Yes, all your programs will run.  Everything will work exactly as it did before you cloned it.



> Since OS X is UNIX based, I was led to believe that programs are referenced to the original mounted disk they were installed on (in my case &#8220;Macintosh HD&#8221.


Eh?  No, this isn't how UNIX works.  UNIX references the disks by their device name, which you have no control over (for example, "sda," "sdb," etc.).  The "name" you give your hard drive ("Macintosh HD") is just another benign attribute of your hard drive.  You can even change the name of your hard drive without any adverse effects: try it!  Name your hard drive "Banana" and have at it -- everything will hum along just as before. 



> Since the new disk cannot have the exact same name as any other mounted disk I will have to use a name other than Mackintosh HD to clone the original disk to the new one.


Not true.  You can have two identically named volumes/hard drives in Mac OS X.  Try it -- plug in a USB hard drive (or a second internal hard drive) and name it exactly the same name as your Mac OS X boot drive -- everything works fine.



> I also have a concern that on my current boot disk is Windows XP running under parallels.
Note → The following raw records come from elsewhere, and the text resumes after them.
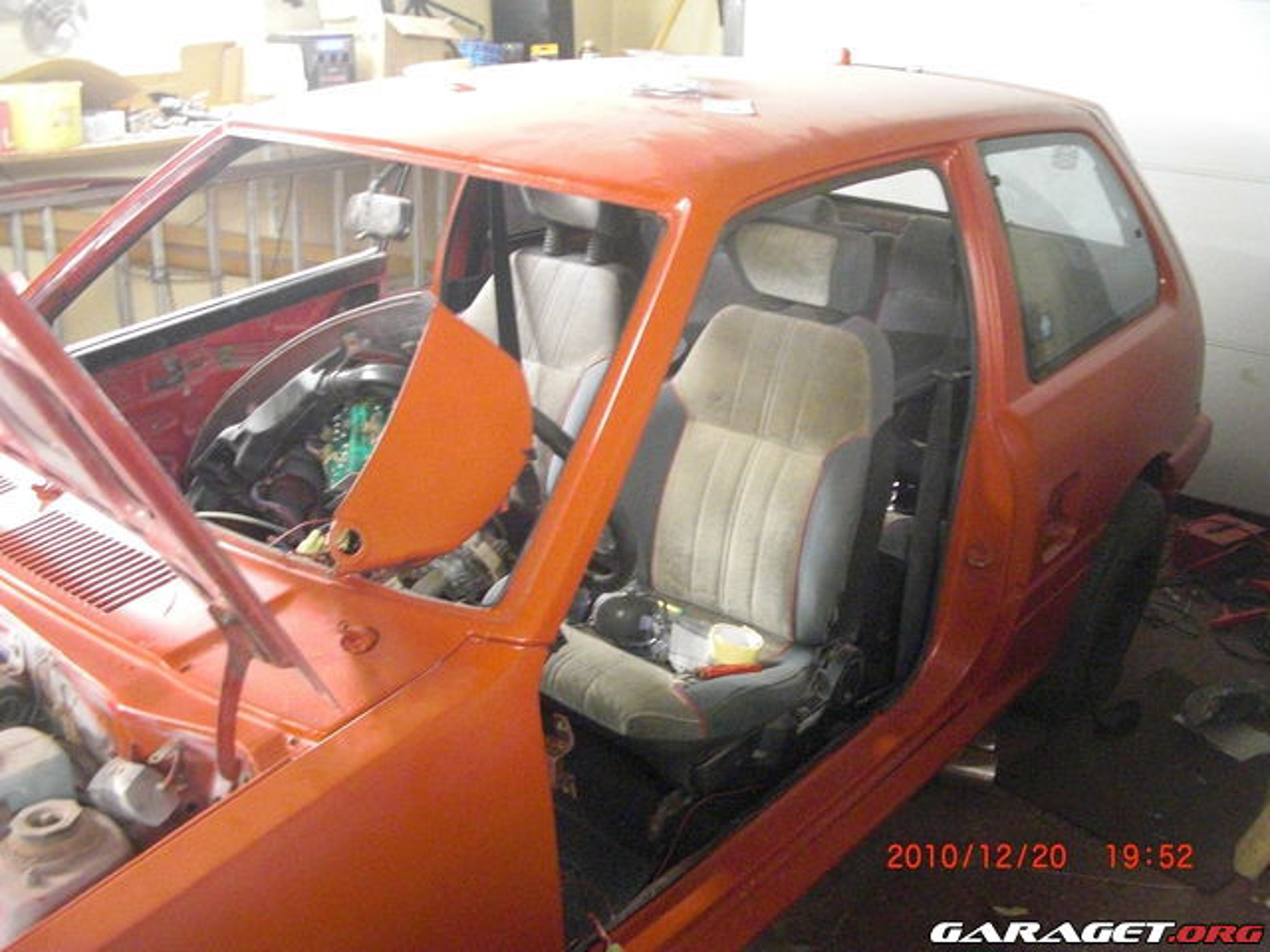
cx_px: 635
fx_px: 1321
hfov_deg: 51.4
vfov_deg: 39.7
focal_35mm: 36
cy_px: 476
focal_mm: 6.3
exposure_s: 1/13
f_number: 2.8
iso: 800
Will these programs also copy the Windows partition (NTFS) as well?


That depends -- did you install Windows via Boot Camp, and are using Parallels with your Boot Camp partition?  If so, then no, neither CCC nor SuperDuper! copy your Boot Camp partition.

If you used Parallels to install Windows and installed Windows into a virtual disk, then yes -- both CCC and SuperDuper! will copy that just fine, and Windows will run just as it did before you cloned your drive.



> I need to replace my original hard drive as it getting full and I do not want to reinstall everything from scratch.


Do it -- storage is cheap these days.  You can also simply install another hard drive in your Mac Pro and run your system with two drives -- you can copy non-application and non-system data to the second hard drive, like your music files, photos, movies, etc.  That would clear up space on your boot drive, negating the need to clone your drive at all.


----------



## lazerbeam (Apr 25, 2009)

Thanks.  I tried to rename a disk that had a couple of files on it and it lost the files in the process. The second time I tried to rename another disk Macintosh HD and it would let me continues "Disk is in use"...  So I gave up. That is why I came to the (false) conclusion that you could not duplicate disk volume names with OS X. Anyway, thanks again. Will be replacing my original 250 Gb mac disk with a 1 TB. All my other slots are full with 500 Gb drives.


----------